Filter retention analysis

Each individual ³²P-radiolabeled dsDNA sequence (14 nM) was incubated with increasing concentrations of Foxp3 protein for 30 min at 37 °C in 25 µl of binding buffer (KCl-Tris, pH 7.6, 5% Glycerol, 3 mM MgCl₂, 2 mM DTT) in the presence of 1 µg/ml tRNA (Roche) and 50 µg/ml BSA. After incubation, the binding reaction was filtered through pre-wet 0.45 µm nitrocellulose filter membrane (Millipore) to co-retain protein and bound DNA. Membranes were washed and the amount of bound DNA-protein complexes determined by autoradiography.
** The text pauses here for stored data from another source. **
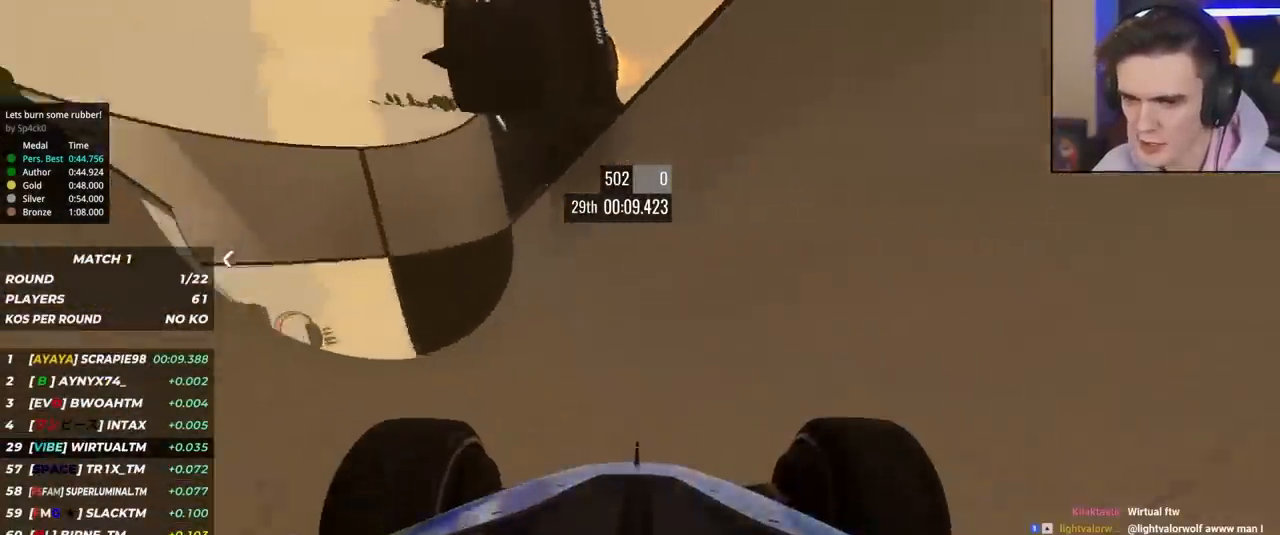
{"keys": ["up"], "events": [[233, "left", "down"], [283, "left", "up"]]}
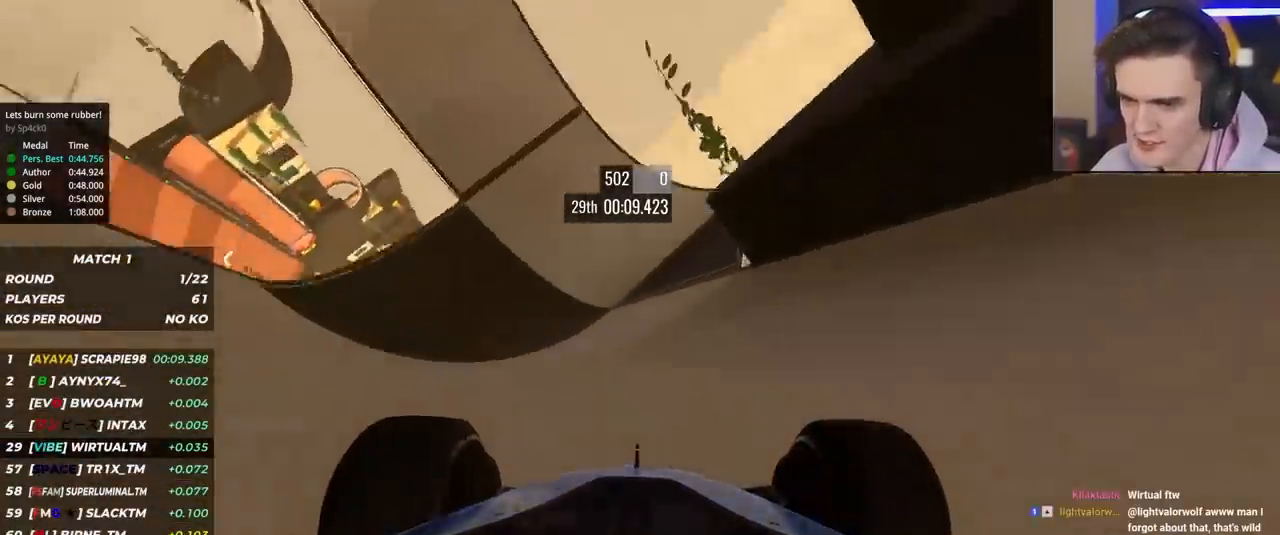
{"keys": ["up"], "events": [[167, "left", "down"], [200, "left", "up"], [400, "left", "down"], [483, "left", "up"]]}
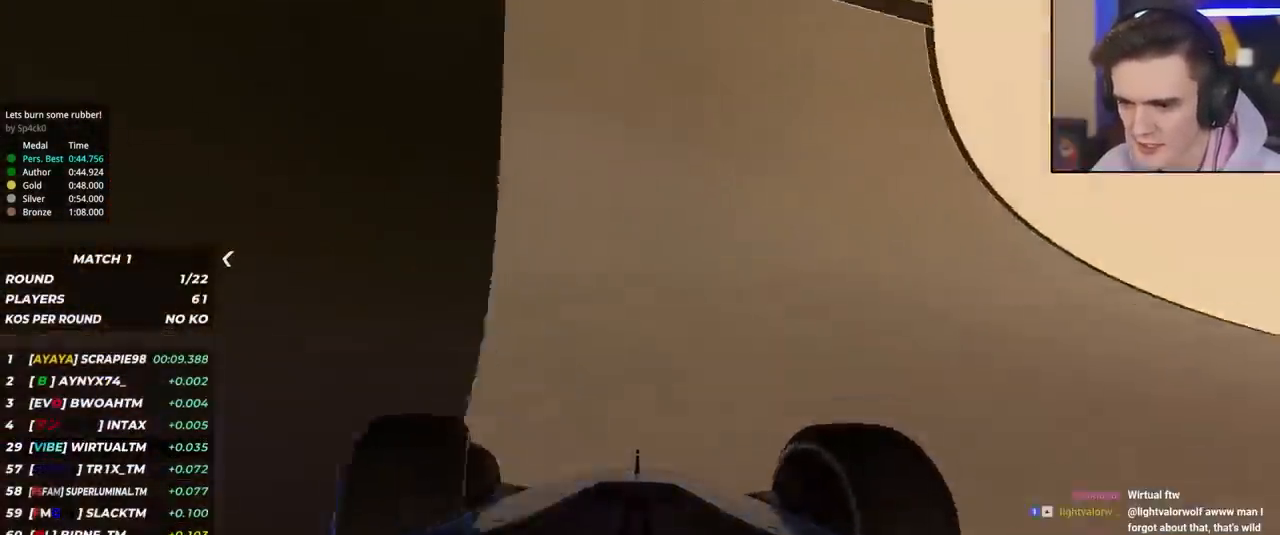
{"keys": ["up"], "events": [[217, "left", "down"], [317, "left", "up"], [417, "left", "down"], [500, "left", "up"]]}
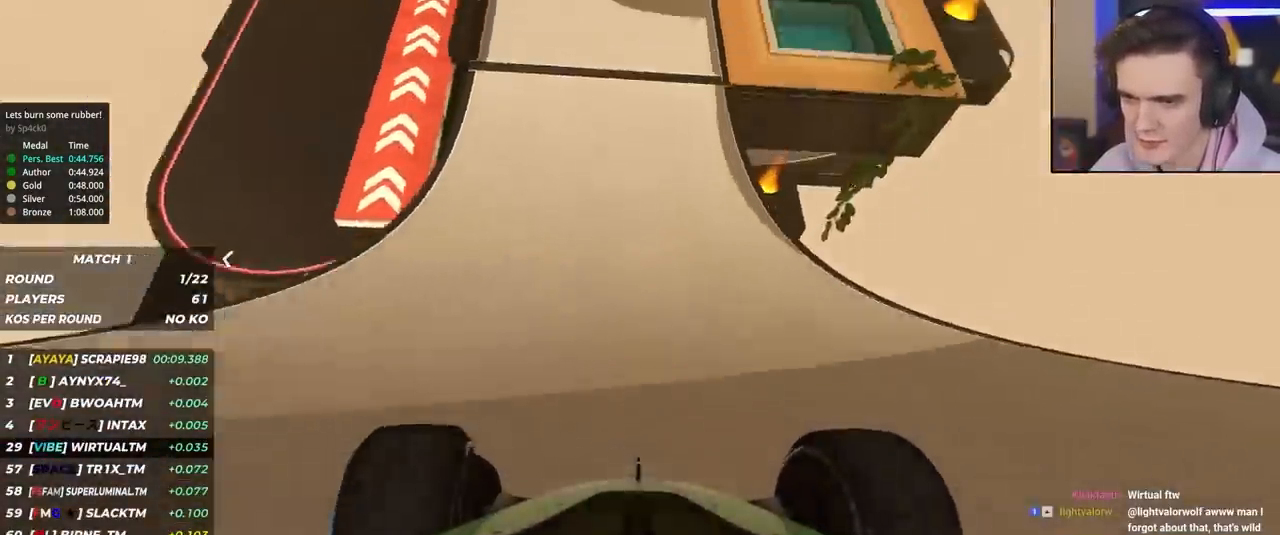
{"keys": ["up"], "events": [[100, "left", "down"], [233, "left", "up"], [333, "left", "down"], [417, "left", "up"]]}
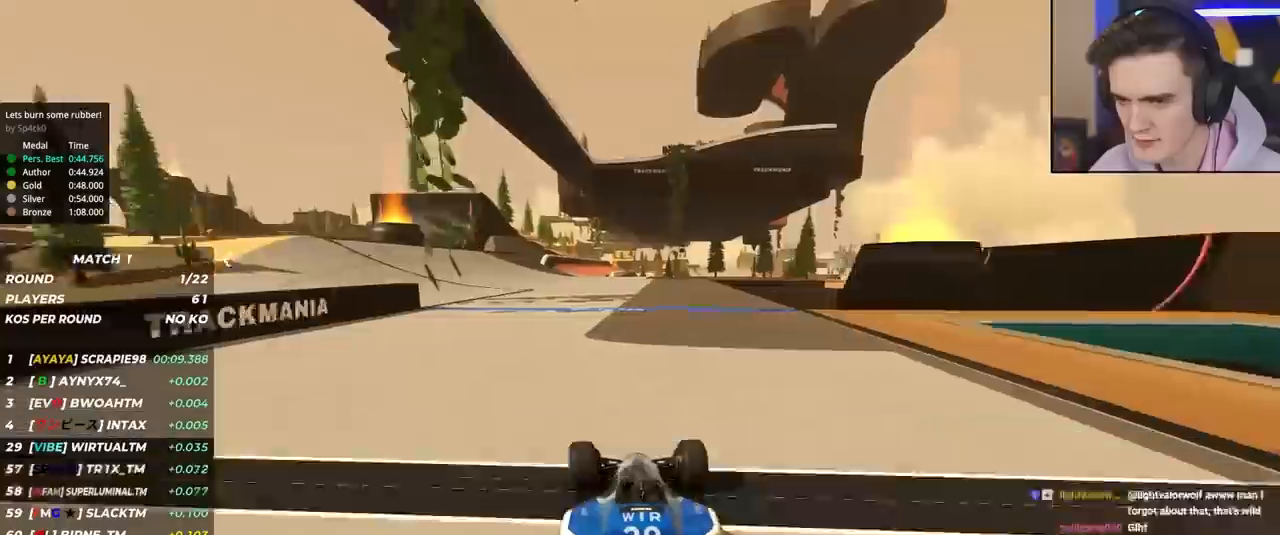
{"keys": ["up"], "events": [[17, "left", "down"], [200, "left", "up"], [300, "right", "down"], [350, "right", "up"]]}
Expansion of mouse T_reg cells

CD4⁺CD25⁺GFP⁺ T_reg cells were isolated from lymph nodes and spleens of DEREG mice. Cells were pre-enriched with the mouse CD4⁺ T cell isolation kit according to manufacturer's instructions (Miltenyi Biotech). Following enrichment, cells were stained with CD4, CD25, CD3, and CD8α. Cells were sorted on a FACS Aria III (BD) (purity > 98.0%). Cells were expanded in vitro by activation with Dynabead mouse T cell activator CD3+CD28-coated microbeads (3:1 bead to T_reg cell ratio, Invitrogen) with exogenous IL-2 (2000 IU/ml, Proleukin) as previously described⁵⁴.
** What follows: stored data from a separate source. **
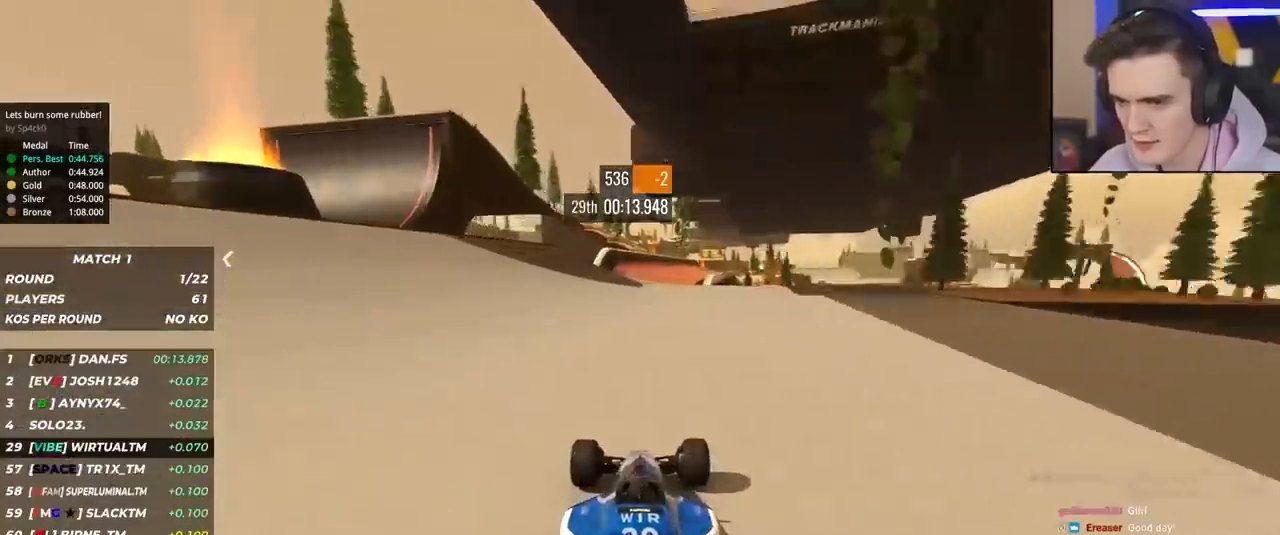
{"keys": ["up"], "events": [[33, "right", "down"], [167, "right", "up"], [317, "right", "down"], [417, "right", "up"]]}
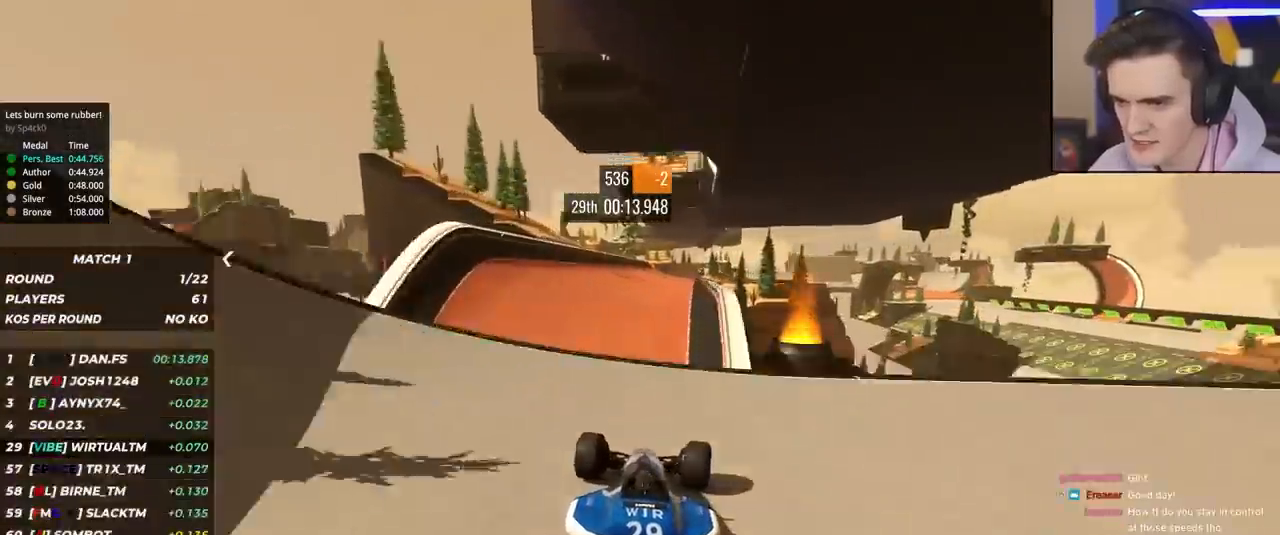
{"keys": ["up"], "events": [[383, "right", "down"], [433, "right", "up"]]}
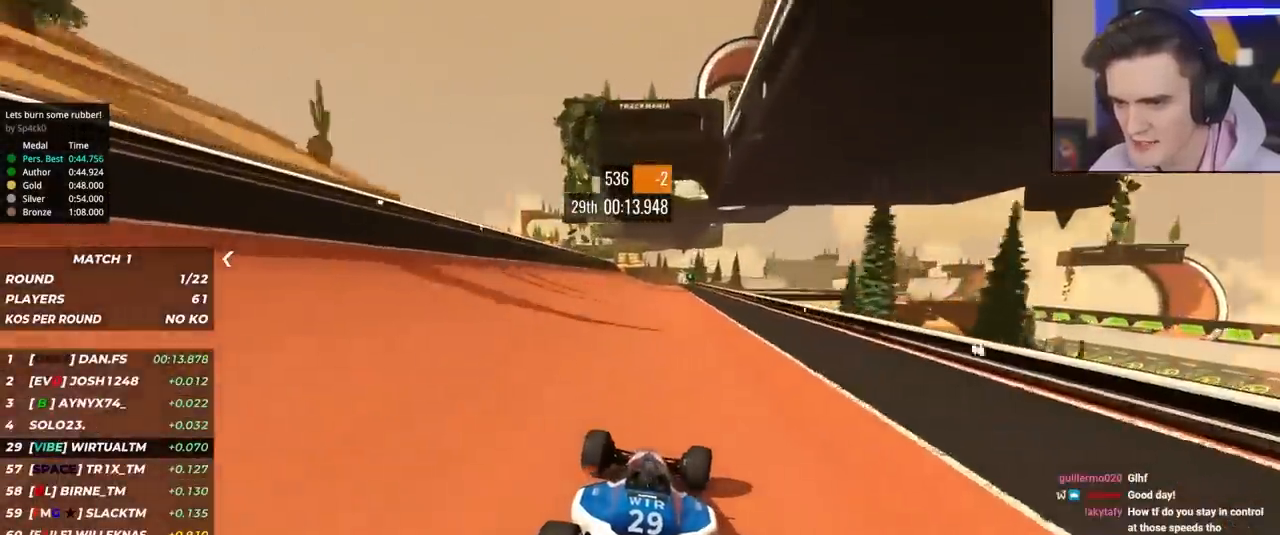
{"keys": ["left", "up"], "events": [[217, "right", "down"], [250, "right", "up"], [483, "left", "down"]]}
Lentiviral transductions of mouse T_reg cells

After expansion for 10 to 14 days in the presence of CD3+CD28-coated beads and IL-2, murine T_reg cells were lentivirally transduced with a pLVTHM-SATB1-IRES-Thy1.1 plasmid or control plasmids. Therefore, 2.5×10⁵ cells per well were transduced in 500 µl total volume of fresh culture media in a 24-well plate containing lentivirus (20 TU/cell) and protamine sulfate (8 µg/ml; Sigma-Aldrich). Cells were spin-inoculated by centrifugation at 1000×g for 90 min at 30°C, fresh medium was added and cells were incubated for an additional 2 h at 37 °C. Afterwards, cells were washed several times and cultivated in the presence of CD3+CD28-coated beads and IL-2. Transgene expression was assessed no earlier than 72 h post-transduction. SATB1-Thy1.1-transduced, control-transduced or non-transduced expanded T_reg cells were sorted on GFP and Thy1.1 expression or GFP expression alone on a FACS Aria III (BD) and used for further experiments.

Induction and assessment of colitis

Splenocyte samples were enriched for CD4⁺ T cells by negative selection on MACS columns with the CD4⁺ T cell isolation kit II (Miltenyi Biotec). Cells were then stained with CD45RB, CD25, CD4, CD8α, and CD3 (all from BD) and naïve CD4⁺CD25⁻CD45RB^hi T cells were sorted on a FACS Aria III. Inflammatory bowel disease was induced by the adoptive transfer of 6 ×10⁵ naïve CD4⁺CD45RB^hi T cells that were purified from C57BL/6 mice into Rag2^−/− animals by tail vain injection. Mice that received 1 × 10⁵ control-transduced expanded CD4⁺GFP⁺ T_reg cells from DEREG mice at the same time as the naïve CD4⁺CD45RB^hi T cells served as controls. To test the function of SATB1-expressing T_reg cells, mice received 1 × 10⁵ SATB1-transduced expanded CD4⁺GFP⁺ T_reg cells from DEREG mice together with the naïve CD4⁺CD45RB^hi T cells. Recipient mice were weighed 3 times per week and monitored for signs of illness. After 9 weeks, the animals were sacrificed, and the mesenteric and peripheral lymph nodes as well as spleen were analyzed by flow cytometry. For histological analysis, the large intestine (from the ileo-ceco-colic junction to the anorectal junction) was removed, fixed in 10% buffered formalin solution, and routinely processed for histological examination. Sections were stained with hematoxylin and eosin and assigned scores as described⁵⁵. All samples were coded and assigned scores by researchers 'blinded' to the experimental conditions.

Statistical analysis

Student’s t-tests and ANOVA with LSD were performed with SPSS 19.0 software.

Additional methods

More detailed information on mice, reagents, antibodies, plasmids, experimental procedures, and the generation of lentiviral vectors is available in the Supplementary Methods.